Ilustração: David Oliveira | Texto: Teresa Carvalho

Hoje, Fernando sorria com os olhos, sorria com a face toda, vivia a felicidade com o corpo inteiro.
Desde que a diabetes lhe roubara o pé, a sua vida resumia-se a saltitar de canadianas entre a sua casa e o bar e entre o bar e a sua casa.

Tinha braços fortes que lhe permitiriam ir mais além, mas o ânimo desaparecera. Agora, não encontrando em si utilidade alguma, para quê sair de casa? Para expor uma perna sem pé? Para terem pena de si? Já lhe bastava aquela que sentia e o cobria de tanta vergonha que ele tentava ocultar com uns copos de cerveja e com os parceiros de jogo.

Na verdade, nem precisava olhar o espelho para ter presente a perda de trabalho onde se sentia realizado e valorizado, a perda dos colegas de profissão, o orgulho de cuidar da sua família, a vida que se estendia em projetos por concretizar.

Mas hoje, Fernando quase que voa. Instalado na cadeira de rodas, acompanhou os vizinhos da aldeia no passeio anual. Não teve tempo para olhar a perna sem pé porque havia paisagens novas para admirar, tinha o dedinho sempre apontado do seu Joãozinho a dizer feliz: “Olha, pai, vê, vê…”

Havia anedotas, gargalhadas, brisa, cores, vozes, novos locais, estava misturado no grupo sem parecer ou sentir que era diferente – e a sua Ivone e o seu Joãozinho sempre a segui-lo. Joãozinho parecia um pião, a vibrar com toda aquela novidade mas sobretudo com a expressão de felicidade do pai.

Que saudades Fernando tinha de não sentir obstáculos a impedi-lo de viver e de vibrar com os momentos, assim, como Joãozinho. Que saudades de se sentir livre, a participar ativamente da vida, a andar com o Joãozinho às cavalitas. Tinha tantas saudades de se sentir feliz!
E Ivone?!… Havia tanto tempo que não olhava para Ivone de forma agradecida… ou a querer sequer saber o que ela sentia ou necessitava, ou quanto cansada estava.
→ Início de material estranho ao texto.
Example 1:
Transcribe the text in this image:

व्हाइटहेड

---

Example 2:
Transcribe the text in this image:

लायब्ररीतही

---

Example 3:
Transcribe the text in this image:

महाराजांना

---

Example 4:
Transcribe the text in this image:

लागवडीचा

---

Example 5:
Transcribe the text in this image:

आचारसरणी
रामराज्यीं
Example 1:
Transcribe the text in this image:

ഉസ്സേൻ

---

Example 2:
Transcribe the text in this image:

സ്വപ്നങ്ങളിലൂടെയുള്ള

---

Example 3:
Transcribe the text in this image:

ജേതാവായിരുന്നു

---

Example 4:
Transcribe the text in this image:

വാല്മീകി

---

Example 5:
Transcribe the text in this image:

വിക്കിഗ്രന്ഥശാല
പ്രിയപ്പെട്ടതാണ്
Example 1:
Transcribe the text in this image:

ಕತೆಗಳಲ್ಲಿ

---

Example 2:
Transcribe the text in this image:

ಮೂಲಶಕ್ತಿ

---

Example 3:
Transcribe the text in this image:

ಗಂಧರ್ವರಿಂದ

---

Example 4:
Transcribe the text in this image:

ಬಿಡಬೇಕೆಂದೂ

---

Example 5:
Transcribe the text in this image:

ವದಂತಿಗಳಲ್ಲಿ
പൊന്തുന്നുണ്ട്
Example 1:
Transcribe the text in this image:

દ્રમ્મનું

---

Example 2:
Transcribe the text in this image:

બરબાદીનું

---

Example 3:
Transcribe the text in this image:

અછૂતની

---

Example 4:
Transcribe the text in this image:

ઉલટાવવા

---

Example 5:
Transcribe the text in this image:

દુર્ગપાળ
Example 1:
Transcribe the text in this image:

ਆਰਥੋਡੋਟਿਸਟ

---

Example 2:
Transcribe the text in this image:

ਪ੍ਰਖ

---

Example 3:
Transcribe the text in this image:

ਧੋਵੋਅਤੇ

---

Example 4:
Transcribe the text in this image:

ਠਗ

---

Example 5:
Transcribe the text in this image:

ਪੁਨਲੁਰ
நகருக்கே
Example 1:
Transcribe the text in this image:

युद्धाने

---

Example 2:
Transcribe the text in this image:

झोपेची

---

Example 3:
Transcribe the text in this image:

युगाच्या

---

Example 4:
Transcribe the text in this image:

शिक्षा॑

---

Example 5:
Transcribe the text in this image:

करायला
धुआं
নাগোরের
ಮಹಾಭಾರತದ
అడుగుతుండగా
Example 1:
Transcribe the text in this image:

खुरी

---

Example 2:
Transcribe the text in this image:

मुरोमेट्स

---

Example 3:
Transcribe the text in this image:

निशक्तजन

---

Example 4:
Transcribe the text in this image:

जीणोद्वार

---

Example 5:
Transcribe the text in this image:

A verdade é que só tinha tempo para si mesmo e para a sua dor e revolta – e nela, arrastava também Ivone e Joãozinho e aqueles que precisavam da sua felicidade para completarem a deles.

De novo no autocarro, oculto pela mão em forma de concha que lhe cobria a face, chorou devagarinho. Chorou de dor pelo tempo em que se deixou estar com pena de si.
Mas também chorou de felicidade. Uma felicidade que hoje reexperimentara e que o deixava leve e capaz de recomeçar. Sem um pé, sim, mas com um outro capaz de caminhar, com braços fortes e sentidos apurados que lhe permitiriam ir tão longe quanto decidisse, admirando, encantando-se e agradecendo.

Tinha vida, tinha família, podia viver a alegria e derrotar o desalento. Aquele era o momento de viragem. Era o momento de assumir a sua decisão de retomar o comando da sua vida, fosse com ajuda de canadianas, de cadeira de rodas, ou mesmo necessitando da ajuda de alguém.
Fez uma festinha na cabeça de Joãozinho, puxou-o para o seu colo e, com Ivone a dar-lhe impulso, Fernando teve a certeza que um novo capítulo da sua vida e da vida da família começava agora, cheio do sol que ele decidira deixar entrar.